» **EXERCISE 1**: According to the post on Iowa campaign visits, where did Senator Amy Klobuchar give the keynote speech?
» **EXERCISE 2**: Summarize the post on Iowa campaign visits in two sentences.
» **EXERCISE 3**: List every city named in the post on Iowa campaign visits.

» **TEXT PROVIDED**:

_____

Mon Oct 27, 2014 at 17:55:02 PM CDT

With the 2016 caucuses only a bit more than a year away, many potential presidential candidates have been paying their dues in Iowa this fall. On the Democratic side, former Secretary of State Hillary Clinton is headlining events for Bruce Braley in Cedar Rapids and Davenport on Wednesday, while her husband, President Bill Clinton, will campaign with Braley in Des Moines and Waterloo this Saturday. Vice President Joe Biden was in Davenport today with Braley and Representative Dave Loebsack.

Others who might run for president (if Hillary Clinton opts out) have been here lately too. Senator Elizabeth Warren of Massachusetts got large crowds of Democrats going in Iowa City and Des Moines last weekend. This past Saturday, Senator Amy Klobuchar of Minnesota gave the keynote speech at the Iowa Democratic Party's annual Jefferson-Jackson Dinner. Maryland Governor Martin O'Malley recently visited Iowa for the fourth time since June, headlining events for Braley, Loebsack, gubernatorial nominee Jack Hatch, and Steve Siegel, the Democratic candidate in Iowa Senate district 41.

On the Republican side, New Jersey Governor Chris Christie did an event for Representative Steve King before headlining Governor Terry Branstad's "birthday" bash in Des Moines on Saturday. (King helped Christie out of a jam once.) The New Jersey governor will be back later this week to campaign with Branstad, Senate nominee Joni Ernst, and IA-02 nominee Mariannette Miller-Meeks in Burlington. Last week, Senator Rand Paul of Kentucky came to Cedar Falls for an event with IA-01 GOP nominee Rod Blum, and Texas Governor Rick Perry made stops in Des Moines and the Cedar Rapids area for attorney general nominee Adam Gregg, Blum, and Ernst. Former Senator Rick Santorum did an event for King last week too, and Donald Trump did earlier in October. Senator Marco Rubio is coming back to eastern Iowa tomorrow to raise money for the Scott County Republicans and for Blum.

_____

» **DATA**:
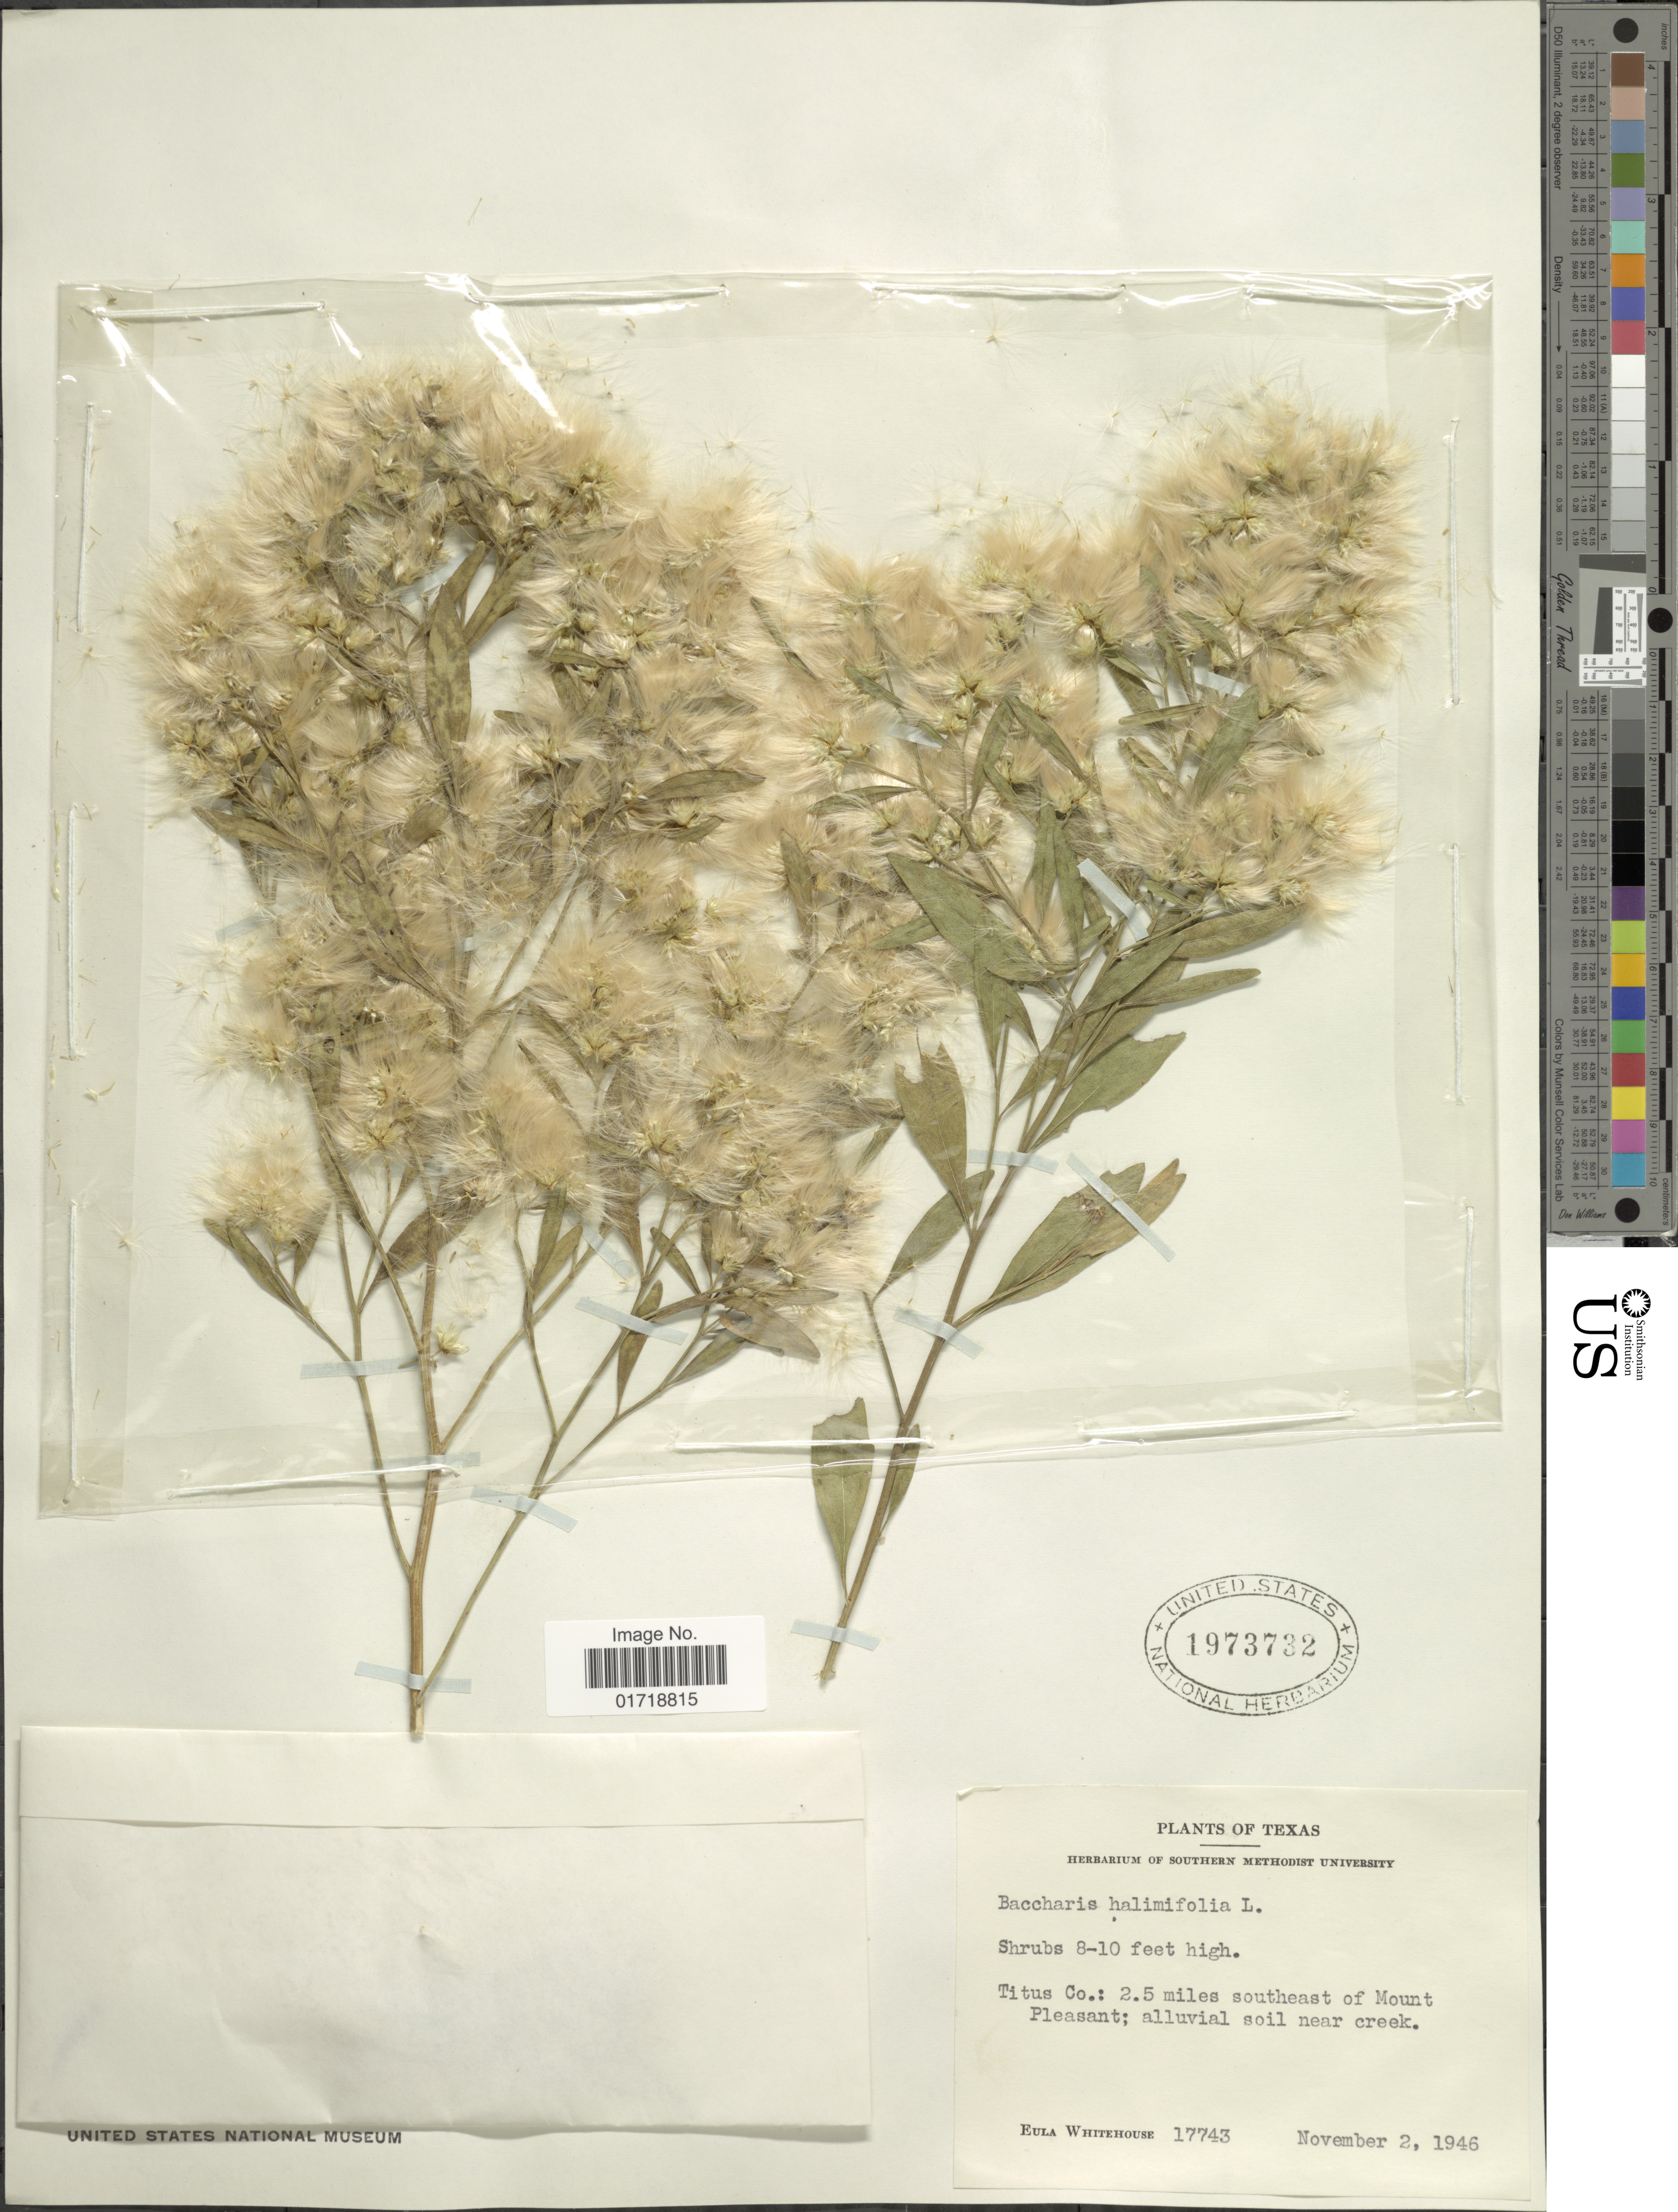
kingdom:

_____

» **CORRECT RESULT 1**: She gave it at the Iowa Democratic Party's annual Jefferson-Jackson Dinner.

» **CORRECT RESULT 2**: With the 2016 caucuses a bit more than a year away, many potential presidential candidates have been campaigning in Iowa this fall, often at events for the state's nominees. On the Democratic side these include Hillary and Bill Clinton, Joe Biden, Elizabeth Warren, Amy Klobuchar and Martin O'Malley, while on the Republican side they include Chris Christie, Rand Paul, Rick Perry, Rick Santorum, Donald Trump and Marco Rubio.

» **CORRECT RESULT 3**: Cedar Rapids, Davenport, Des Moines, Waterloo, Iowa City, Burlington, Cedar Falls